I found this difficult to answer as I consider high income and wealth are different animals. There is relationship between the two but it's not straigtforward.
I would regard wealth as referring more to achieving financial independence (ie being able to live without needing to work or being of independent means).
I see affluence as relating to lifestyle and the income per year required to sustain it. If you borrow big you can live like a king, but not for long before it catches up!
People must be wealthy before they can be affluent. But many people want affluence before wealth. The former is financially sustainable and consistent with maintaining wealth, whereas the latter is short-term and sends you broke!
The higher your desired income, the more wealth you must have in order to derive your full income from passive means.
Even if I earned $500k/year, I would not feel wealthy at all if all that income came from an employer. Affluent yes, wealthy no! Now if I was able to save $300k/year for a few years and used this to amass a portfolio to generate enough passive income, then and only then would I be wealthy.
Stanley's 'Millionaire Next Door' book has a formula to determine your expected wealth based on your annual income and your age. The distinction is made between 'income statement affluent' (few assets for income level) and 'balance sheet affluent' (many assets for income) is a good one.
From memory, the formula was your age x your income.

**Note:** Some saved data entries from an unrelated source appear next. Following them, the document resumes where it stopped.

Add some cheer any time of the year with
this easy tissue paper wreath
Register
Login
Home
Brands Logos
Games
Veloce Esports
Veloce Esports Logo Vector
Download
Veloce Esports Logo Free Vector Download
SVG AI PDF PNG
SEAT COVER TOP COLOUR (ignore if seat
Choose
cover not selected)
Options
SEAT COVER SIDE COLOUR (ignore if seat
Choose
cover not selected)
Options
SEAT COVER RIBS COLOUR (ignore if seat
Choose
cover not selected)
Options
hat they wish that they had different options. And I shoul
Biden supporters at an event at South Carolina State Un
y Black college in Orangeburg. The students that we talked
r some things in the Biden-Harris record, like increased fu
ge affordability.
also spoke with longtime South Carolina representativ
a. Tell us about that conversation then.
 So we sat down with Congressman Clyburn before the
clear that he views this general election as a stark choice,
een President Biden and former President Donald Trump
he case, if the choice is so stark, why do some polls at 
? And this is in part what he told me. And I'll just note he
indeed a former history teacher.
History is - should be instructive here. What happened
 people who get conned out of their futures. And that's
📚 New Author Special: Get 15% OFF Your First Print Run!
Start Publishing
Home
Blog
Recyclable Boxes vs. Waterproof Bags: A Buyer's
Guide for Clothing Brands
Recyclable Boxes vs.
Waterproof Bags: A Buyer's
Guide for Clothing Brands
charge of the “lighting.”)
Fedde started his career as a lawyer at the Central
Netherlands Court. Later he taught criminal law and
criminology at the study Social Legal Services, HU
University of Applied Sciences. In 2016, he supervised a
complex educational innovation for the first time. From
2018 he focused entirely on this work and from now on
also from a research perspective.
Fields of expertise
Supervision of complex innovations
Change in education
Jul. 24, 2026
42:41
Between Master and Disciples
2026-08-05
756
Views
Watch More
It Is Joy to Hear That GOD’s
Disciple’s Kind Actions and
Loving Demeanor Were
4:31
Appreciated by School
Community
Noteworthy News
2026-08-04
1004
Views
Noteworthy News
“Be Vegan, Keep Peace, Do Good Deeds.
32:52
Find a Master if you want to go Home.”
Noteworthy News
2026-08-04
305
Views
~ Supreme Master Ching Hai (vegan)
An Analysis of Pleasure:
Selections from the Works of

If you're 30 and earn $30k your expected wealth is $90k. You're wealthy for your age/income if you've got over $180k in assets.
In contrast a 60 year old earning $100k/year with only $300k is not wealthy for their age/income.
It would be interesting to see how these compare with real Australian wealth data.
$180k is a good effort for someone on that income/age. It shows that they're a diligent investor. But $180k is nowhere near what's required for immediate financial independence even on a very basic income.
If we want early financial independence, I think we should remove the age factor. And as we're talking about money to live, why not use expenditure rather than income?
So Required Wealth to be Wealthy = Annual Expenditure x 20
That assumes your investments allow you to withdraw 5% each year after tax, costs, compensation for inflation, etc without eating into capital. If that's a bit low, maybe use 25 or 30 instead to be more conservative or accept more risk by going for higher yields.
A variant of this is ratio of passive income to expenditure. When the ratio is more than 1:1 (with an appropriate margin) you've arrived, and can 'get off' if you want to (many don't seem to, and enjoy growing our portfolios further)! This is what Kiyosaki's Cashflow game is all about.
Another measure we could use is proportion of income derived from passive sources. I think Kiyosaki talks about this in Retire Young Retire Rich.
So there are several ways of measuring wealth, but the link to income is not straightforward.